----- Record set

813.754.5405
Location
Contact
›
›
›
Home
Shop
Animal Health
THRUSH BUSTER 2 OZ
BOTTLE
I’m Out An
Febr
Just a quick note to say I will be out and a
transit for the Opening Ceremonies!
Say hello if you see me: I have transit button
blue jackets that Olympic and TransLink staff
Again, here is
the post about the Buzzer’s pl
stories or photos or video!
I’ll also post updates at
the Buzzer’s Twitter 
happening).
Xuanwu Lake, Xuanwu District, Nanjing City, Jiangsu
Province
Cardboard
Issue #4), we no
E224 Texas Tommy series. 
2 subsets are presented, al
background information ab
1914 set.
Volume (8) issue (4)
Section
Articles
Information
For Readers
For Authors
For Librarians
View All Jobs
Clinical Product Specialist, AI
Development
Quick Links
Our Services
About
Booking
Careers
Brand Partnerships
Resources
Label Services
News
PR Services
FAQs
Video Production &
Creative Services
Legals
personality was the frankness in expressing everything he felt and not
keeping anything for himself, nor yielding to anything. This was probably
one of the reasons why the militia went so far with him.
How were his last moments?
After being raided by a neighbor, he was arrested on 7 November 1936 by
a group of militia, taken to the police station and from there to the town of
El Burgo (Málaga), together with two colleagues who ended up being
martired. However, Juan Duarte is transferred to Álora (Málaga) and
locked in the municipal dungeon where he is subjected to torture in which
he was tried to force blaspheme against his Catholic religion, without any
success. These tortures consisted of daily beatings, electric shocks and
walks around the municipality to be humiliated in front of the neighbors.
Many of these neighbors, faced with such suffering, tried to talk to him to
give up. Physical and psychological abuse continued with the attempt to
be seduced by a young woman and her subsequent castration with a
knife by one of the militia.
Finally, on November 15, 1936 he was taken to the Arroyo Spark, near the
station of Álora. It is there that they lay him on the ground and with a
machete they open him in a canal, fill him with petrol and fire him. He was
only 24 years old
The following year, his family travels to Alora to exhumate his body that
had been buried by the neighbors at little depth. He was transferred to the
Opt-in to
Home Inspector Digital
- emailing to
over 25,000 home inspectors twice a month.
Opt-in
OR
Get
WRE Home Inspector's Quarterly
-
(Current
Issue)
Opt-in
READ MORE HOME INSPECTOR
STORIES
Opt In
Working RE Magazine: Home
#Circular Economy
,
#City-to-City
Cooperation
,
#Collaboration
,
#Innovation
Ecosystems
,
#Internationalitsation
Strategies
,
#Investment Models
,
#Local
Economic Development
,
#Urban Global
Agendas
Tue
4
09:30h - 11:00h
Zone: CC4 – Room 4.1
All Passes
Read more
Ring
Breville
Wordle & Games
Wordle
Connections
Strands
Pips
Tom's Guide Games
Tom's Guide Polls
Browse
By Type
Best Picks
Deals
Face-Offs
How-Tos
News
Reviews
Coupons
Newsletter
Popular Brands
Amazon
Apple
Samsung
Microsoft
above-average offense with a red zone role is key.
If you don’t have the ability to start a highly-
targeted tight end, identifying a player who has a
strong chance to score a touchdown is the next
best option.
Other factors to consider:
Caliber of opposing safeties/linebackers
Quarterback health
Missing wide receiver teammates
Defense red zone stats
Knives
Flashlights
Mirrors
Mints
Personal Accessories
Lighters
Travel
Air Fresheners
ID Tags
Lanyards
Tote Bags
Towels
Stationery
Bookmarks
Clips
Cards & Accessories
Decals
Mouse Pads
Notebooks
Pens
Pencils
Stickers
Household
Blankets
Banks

----------

Problem to work on: Please rewrite the listing above with "Flashlights" changed to "Torches" and every other line left as it is.

Answer area:
813.754.5405
Location
Contact
›
›
›
Home
Shop
Animal Health
THRUSH BUSTER 2 OZ
BOTTLE
I’m Out An
Febr
Just a quick note to say I will be out and a
transit for the Opening Ceremonies!
Say hello if you see me: I have transit button
blue jackets that Olympic and TransLink staff
Again, here is
the post about the Buzzer’s pl
stories or photos or video!
I’ll also post updates at
the Buzzer’s Twitter 
happening).
Xuanwu Lake, Xuanwu District, Nanjing City, Jiangsu
Province
Cardboard
Issue #4), we no
E224 Texas Tommy series. 
2 subsets are presented, al
background information ab
1914 set.
Volume (8) issue (4)
Section
Articles
Information
For Readers
For Authors
For Librarians
View All Jobs
Clinical Product Specialist, AI
Development
Quick Links
Our Services
About
Booking
Careers
Brand Partnerships
Resources
Label Services
News
PR Services
FAQs
Video Production &
Creative Services
Legals
personality was the frankness in expressing everything he felt and not
keeping anything for himself, nor yielding to anything. This was probably
one of the reasons why the militia went so far with him.
How were his last moments?
After being raided by a neighbor, he was arrested on 7 November 1936 by
a group of militia, taken to the police station and from there to the town of
El Burgo (Málaga), together with two colleagues who ended up being
martired. However, Juan Duarte is transferred to Álora (Málaga) and
locked in the municipal dungeon where he is subjected to torture in which
he was tried to force blaspheme against his Catholic religion, without any
success. These tortures consisted of daily beatings, electric shocks and
walks around the municipality to be humiliated in front of the neighbors.
Many of these neighbors, faced with such suffering, tried to talk to him to
give up. Physical and psychological abuse continued with the attempt to
be seduced by a young woman and her subsequent castration with a
knife by one of the militia.
Finally, on November 15, 1936 he was taken to the Arroyo Spark, near the
station of Álora. It is there that they lay him on the ground and with a
machete they open him in a canal, fill him with petrol and fire him. He was
only 24 years old
The following year, his family travels to Alora to exhumate his body that
had been buried by the neighbors at little depth. He was transferred to the
Opt-in to
Home Inspector Digital
- emailing to
over 25,000 home inspectors twice a month.
Opt-in
OR
Get
WRE Home Inspector's Quarterly
-
(Current
Issue)
Opt-in
READ MORE HOME INSPECTOR
STORIES
Opt In
Working RE Magazine: Home
#Circular Economy
,
#City-to-City
Cooperation
,
#Collaboration
,
#Innovation
Ecosystems
,
#Internationalitsation
Strategies
,
#Investment Models
,
#Local
Economic Development
,
#Urban Global
Agendas
Tue
4
09:30h - 11:00h
Zone: CC4 – Room 4.1
All Passes
Read more
Ring
Breville
Wordle & Games
Wordle
Connections
Strands
Pips
Tom's Guide Games
Tom's Guide Polls
Browse
By Type
Best Picks
Deals
Face-Offs
How-Tos
News
Reviews
Coupons
Newsletter
Popular Brands
Amazon
Apple
Samsung
Microsoft
above-average offense with a red zone role is key.
If you don’t have the ability to start a highly-
targeted tight end, identifying a player who has a
strong chance to score a touchdown is the next
best option.
Other factors to consider:
Caliber of opposing safeties/linebackers
Quarterback health
Missing wide receiver teammates
Defense red zone stats
Knives
Torches
Mirrors
Mints
Personal Accessories
Lighters
Travel
Air Fresheners
ID Tags
Lanyards
Tote Bags
Towels
Stationery
Bookmarks
Clips
Cards & Accessories
Decals
Mouse Pads
Notebooks
Pens
Pencils
Stickers
Household
Blankets
Banks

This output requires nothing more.